[[ INFORMATION open ]]

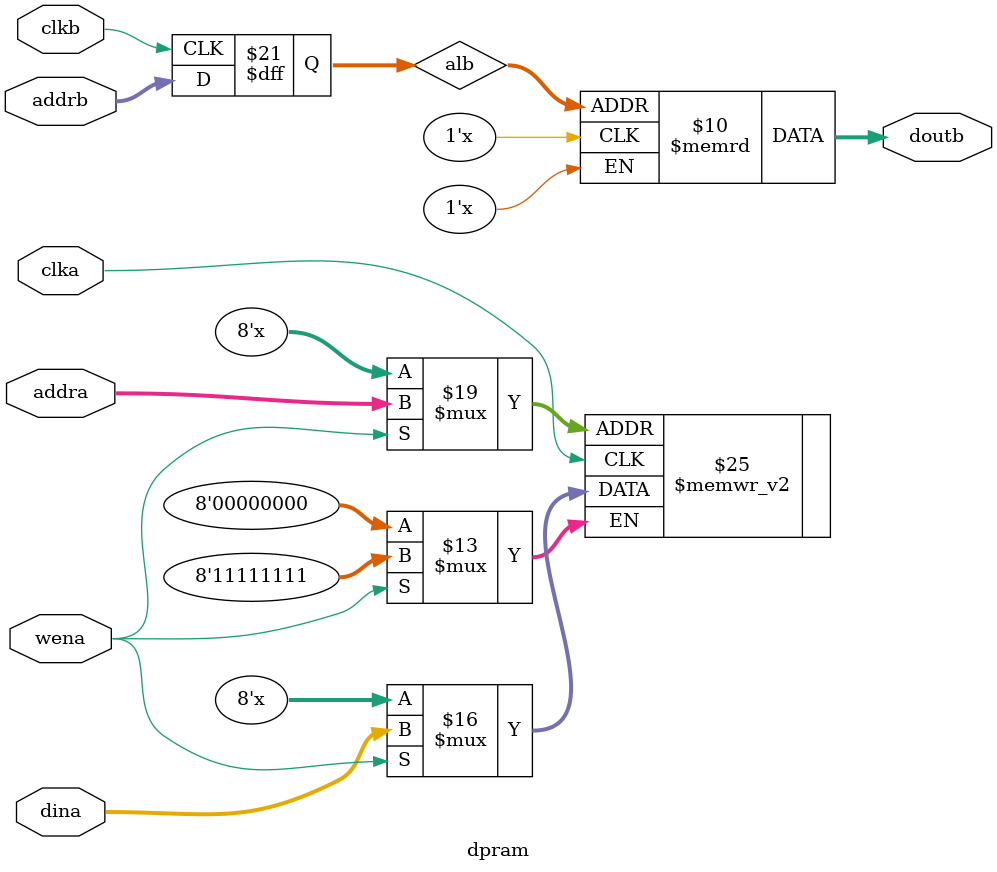
<source format=v>
module dpram #(
	parameter aw=8,
	parameter dw=8
) (input clka, clkb, wena,
	input [aw-1:0] addra, addrb,
	input [dw-1:0] dina,
	output [dw-1:0] doutb
);
// minimalist dual-port RAM model, hope most tools can synthesize it
localparam sz=(32'b1<<aw)-1;
reg [dw-1:0] mem[sz:0];
reg [aw-1:0] alb=0;
always @(posedge clka) if (wena) mem[addra] <= dina;
always @(posedge clkb) alb <= addrb;
assign doutb = mem[alb];
endmodule

</source>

[[ INFORMATION closed ]]

■ **HOW TO COMPLETE THIS TASK**: Output everything in the material exactly. Pictures stay out of it.

■ **FINAL ANSWER**:
<source format=v>
module dpram #(
	parameter aw=8,
	parameter dw=8
) (input clka, clkb, wena,
	input [aw-1:0] addra, addrb,
	input [dw-1:0] dina,
	output [dw-1:0] doutb
);
// minimalist dual-port RAM model, hope most tools can synthesize it
localparam sz=(32'b1<<aw)-1;
reg [dw-1:0] mem[sz:0];
reg [aw-1:0] alb=0;
always @(posedge clka) if (wena) mem[addra] <= dina;
always @(posedge clkb) alb <= addrb;
assign doutb = mem[alb];
endmodule

</source>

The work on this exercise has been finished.